Task goal: Reproduce the stretch of material from the line containing "Page size: 1755x1241." through the line containing "text_box Sidebar.xcu: ImplementationURL", with both of those lines included and nothing changed.

-- start Records --

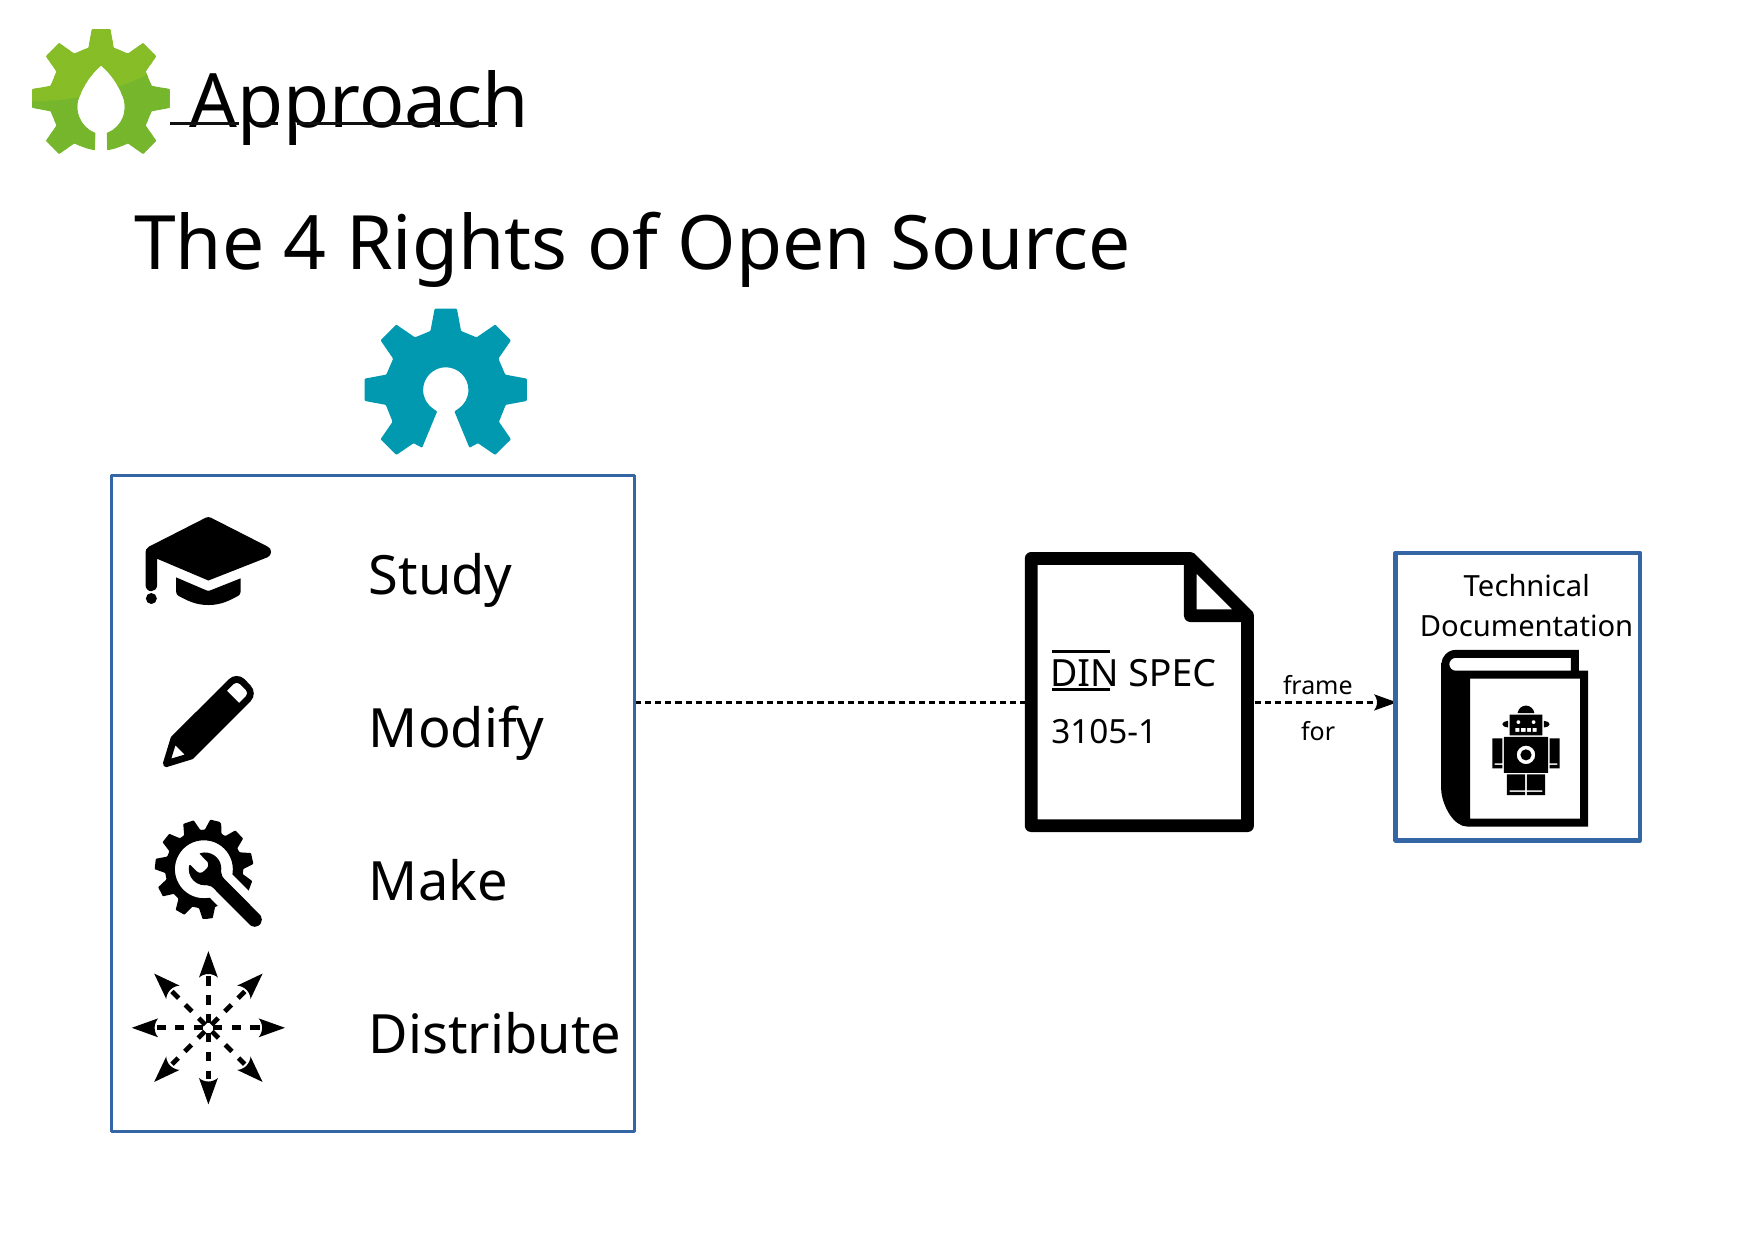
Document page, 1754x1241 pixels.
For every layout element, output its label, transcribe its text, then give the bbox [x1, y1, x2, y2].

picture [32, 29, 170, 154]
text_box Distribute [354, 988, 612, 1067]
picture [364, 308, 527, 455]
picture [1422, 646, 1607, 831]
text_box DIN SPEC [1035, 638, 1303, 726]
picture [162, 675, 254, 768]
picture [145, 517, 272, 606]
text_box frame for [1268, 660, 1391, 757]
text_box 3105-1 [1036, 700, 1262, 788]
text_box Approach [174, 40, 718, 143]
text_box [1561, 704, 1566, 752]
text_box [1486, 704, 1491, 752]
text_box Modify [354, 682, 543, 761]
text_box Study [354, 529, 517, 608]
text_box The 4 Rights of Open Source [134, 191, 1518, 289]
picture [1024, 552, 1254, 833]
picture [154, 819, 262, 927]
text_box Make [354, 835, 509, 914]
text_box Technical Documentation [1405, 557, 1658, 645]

-- end Records --
-- start Records --

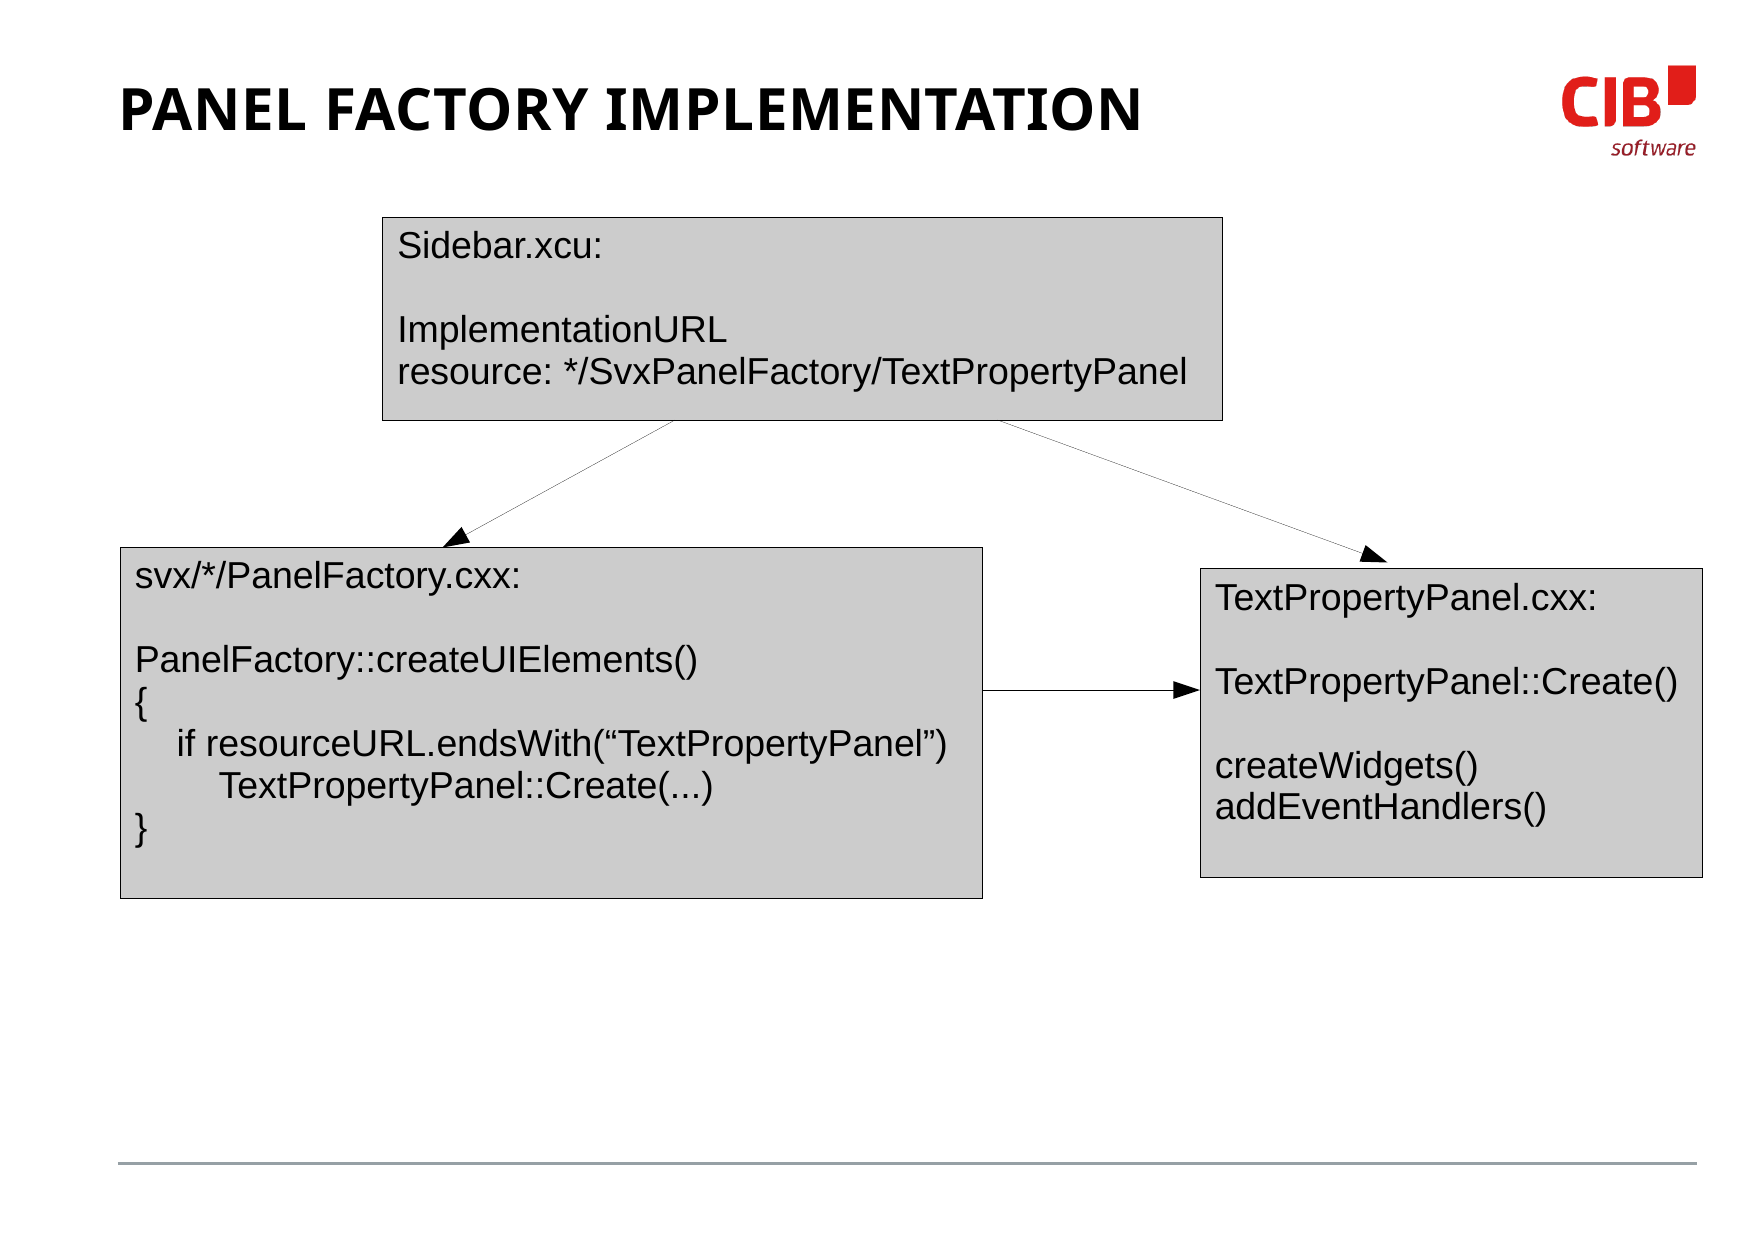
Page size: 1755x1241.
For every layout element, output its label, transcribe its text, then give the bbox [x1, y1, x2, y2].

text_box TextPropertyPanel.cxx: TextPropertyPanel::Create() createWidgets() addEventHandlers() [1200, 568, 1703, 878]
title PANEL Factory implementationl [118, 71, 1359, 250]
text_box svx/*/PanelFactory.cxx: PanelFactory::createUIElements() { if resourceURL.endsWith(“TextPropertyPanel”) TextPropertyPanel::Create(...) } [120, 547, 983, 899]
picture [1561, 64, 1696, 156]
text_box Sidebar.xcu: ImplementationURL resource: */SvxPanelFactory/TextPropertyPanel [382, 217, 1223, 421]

-- end Records --

Correct response:
Page size: 1755x1241.
For every layout element, output its label, transcribe its text, then give the bbox [x1, y1, x2, y2].

text_box TextPropertyPanel.cxx: TextPropertyPanel::Create() createWidgets() addEventHandlers() [1200, 568, 1703, 878]
title PANEL Factory implementationl [118, 71, 1359, 250]
text_box svx/*/PanelFactory.cxx: PanelFactory::createUIElements() { if resourceURL.endsWith(“TextPropertyPanel”) TextPropertyPanel::Create(...) } [120, 547, 983, 899]
picture [1561, 64, 1696, 156]
text_box Sidebar.xcu: ImplementationURL resource: */SvxPanelFactory/TextPropertyPanel [382, 217, 1223, 421]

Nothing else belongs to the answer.